Dr. Kuo has received numerous awards for his research contributions, including the 2010 Electronic Imaging Scientist of the Year Award, the 2010-11 Fulbright-Nokia Distinguished Chair in Information and Communications Technologies, the 2019 IEEE Computer Society Edward J. McCluskey Technical Achievement Award, the 2019 IEEE Signal Processing Society Claude Shannon-Harry Nyquist Technical Achievement Award, the 72nd annual Technology and Engineering Emmy Award (2020), and the 2021 IEEE Circuits and Systems Society Charles A. Desoer Technical Achievement Award. Dr. Kuo was Editor-in-Chief for the IEEE Transactions on Information Forensics and Security (2012-2014) and the Journal of Visual Communication and Image Representation (1997-2011). He is currently the Editor-in-Chief for the APSIPA Trans. on Signal and Information Processing (2022-2023). He has guided 164 students to their PhD degrees and supervised 31 postdoctoral research fellows.

Abstract

Rapid advances in artificial intelligence (AI) in the last decade have been primarily attributed to the wide applications of deep learning (DL) technologies. I view these advances as the first AI wave. There are concerns with the first AI wave. DL solutions are a black box (i.e., not interpretable) and vulnerable to adversarial attacks (i.e., unreliable). Besides, the high carbon footprint yielded by large DL networks is a threat to our environment (i.e., not sustainable). Many researchers are looking for an alternative solution that is interpretable, reliable, and sustainable. This is expected to be the second AI wave. To this end, I have conducted research on green learning (GL) since 2015. GL was inspired by DL. Low carbon footprints, small model sizes, low computational complexity, and mathematical transparency characterize GL. It offers energy-effective solutions in cloud centers and mobile/edge devices. It has three main modules: 1) unsupervised representation learning, 2) supervised feature learning, and 3) decision learning. GL has been successfully applied to a few applications. My talk will present the fundamental ideas of the GL solution and highlight a couple of demonstrated examples.

July 25th,

How AI Transforms the Medical Field: A Focus on Medical Imaging

IAPR Invited Speaker


Prof. Kensaku Mori
Nagoya University

Biography

Graduate School of Informatics, Nagoya University
Information Technology Center, Nagoya University
Research Center for Medical Big Data, National Institiute of Informatics

Abstract

In this presentation, we explore the ways in which AI is transforming the medical field, with a particular focus on medical imaging.

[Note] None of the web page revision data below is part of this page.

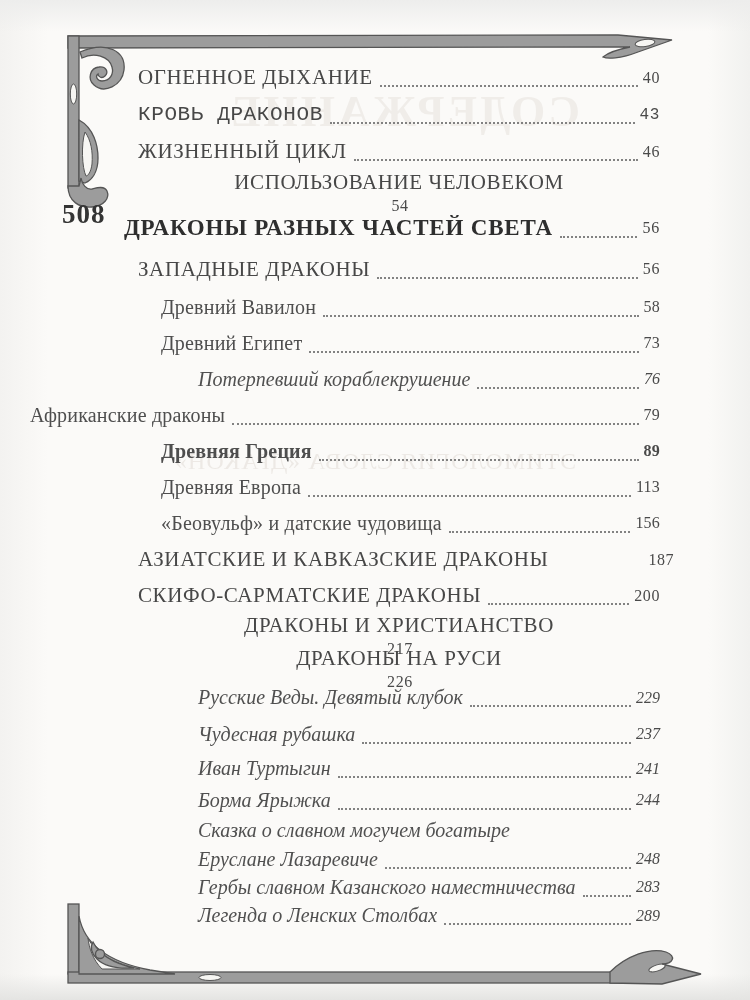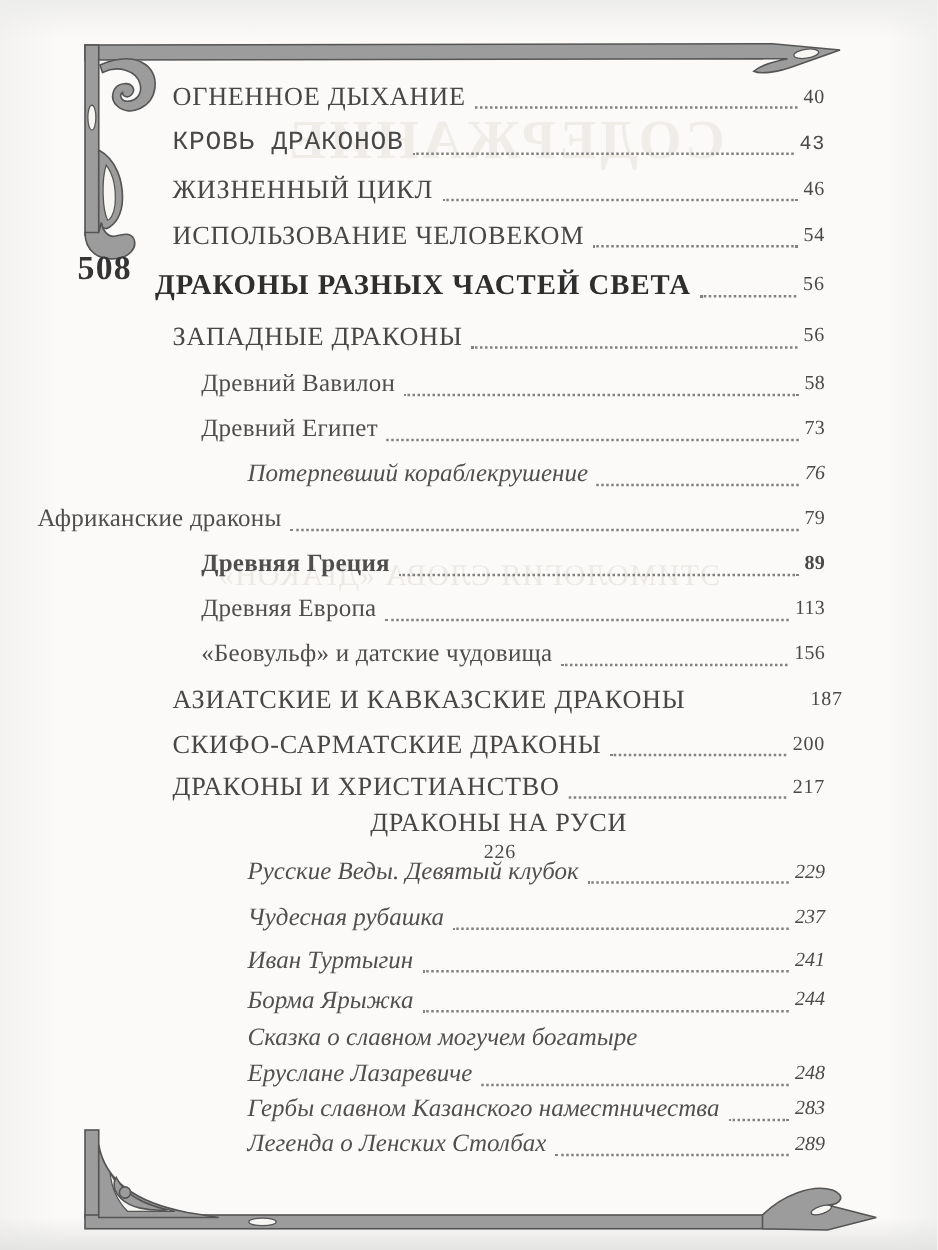--- a/index.html
+++ b/index.html
@@ -82,21 +82,21 @@
       <div class="row section" style="height: 37px; font-family: Liberation Mono, monospace;">
         <span class="lbl">КРОВЬ ДРАКОНОВ</span>
         <span class="dots"></span>
         <span class="num">43</span>
       </div>
       <div class="row section" style="height: 37px;">
         <span class="lbl">ЖИЗНЕННЫЙ ЦИКЛ</span>
         <span class="dots"></span>
         <span class="num">46</span>
       </div>
-      <div class="row section" style="height: 37px;">
+      <div class="row section" style="height: 37px; flex-direction: column;">
         <span class="lbl">ИСПОЛЬЗОВАНИЕ ЧЕЛОВЕКОМ</span>
         <span class="dots"></span>
         <span class="num">54</span>
       </div>
       <div class="row chapter" style="height: 42px;">
         <span class="lbl">ДРАКОНЫ РАЗНЫХ ЧАСТЕЙ СВЕТА</span>
         <span class="dots"></span>
         <span class="num">56</span>
       </div>
       <div class="row section" style="height: 40px;">
@@ -142,21 +142,21 @@
       <div class="row section" style="height: 37px; gap: 44px;">
         <span class="lbl">АЗИАТСКИЕ И КАВКАЗСКИЕ ДРАКОНЫ</span>
         <span class="dots"></span>
         <span class="num">187</span>
       </div>
       <div class="row section" style="height: 35px;">
         <span class="lbl">СКИФО-САРМАТСКИЕ ДРАКОНЫ</span>
         <span class="dots"></span>
         <span class="num">200</span>
       </div>
-      <div class="row section" style="height: 33px;">
+      <div class="row section" style="height: 33px; flex-direction: column;">
         <span class="lbl">ДРАКОНЫ И ХРИСТИАНСТВО</span>
         <span class="dots"></span>
         <span class="num">217</span>
       </div>
       <div class="row section" style="height: 33px; flex-direction: column;">
         <span class="lbl">ДРАКОНЫ НА РУСИ</span>
         <span class="dots"></span>
         <span class="num">226</span>
       </div>
       <div class="row italic" style="height: 37px;">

AI technology has rapidly permeated various aspects of our daily lives, with developments like generative AI and ChatGPT regularly making headlines. The medical field is no exception, as diagnostic procedures employing AI are becoming increasingly popular. One notable example is the automated diagnosis of colonoscopic videos. Real-time detection and classification of colonic polyps are now achievable through AI-based algorithms, and have been commercialized as government-certified medical devices. This growing utilization of AI in the medical field has the potential to significantly change the landscape of healthcare. In fact, many young doctors are now adept at creating their own AI systems. In this talk, we will present the current state of medical AI and discuss the future direction of AI in the medical field, drawing upon our experiences in developing AI systems for medical imaging. Additionally, we will address the challenges and regulatory considerations surrounding the development of medical AI.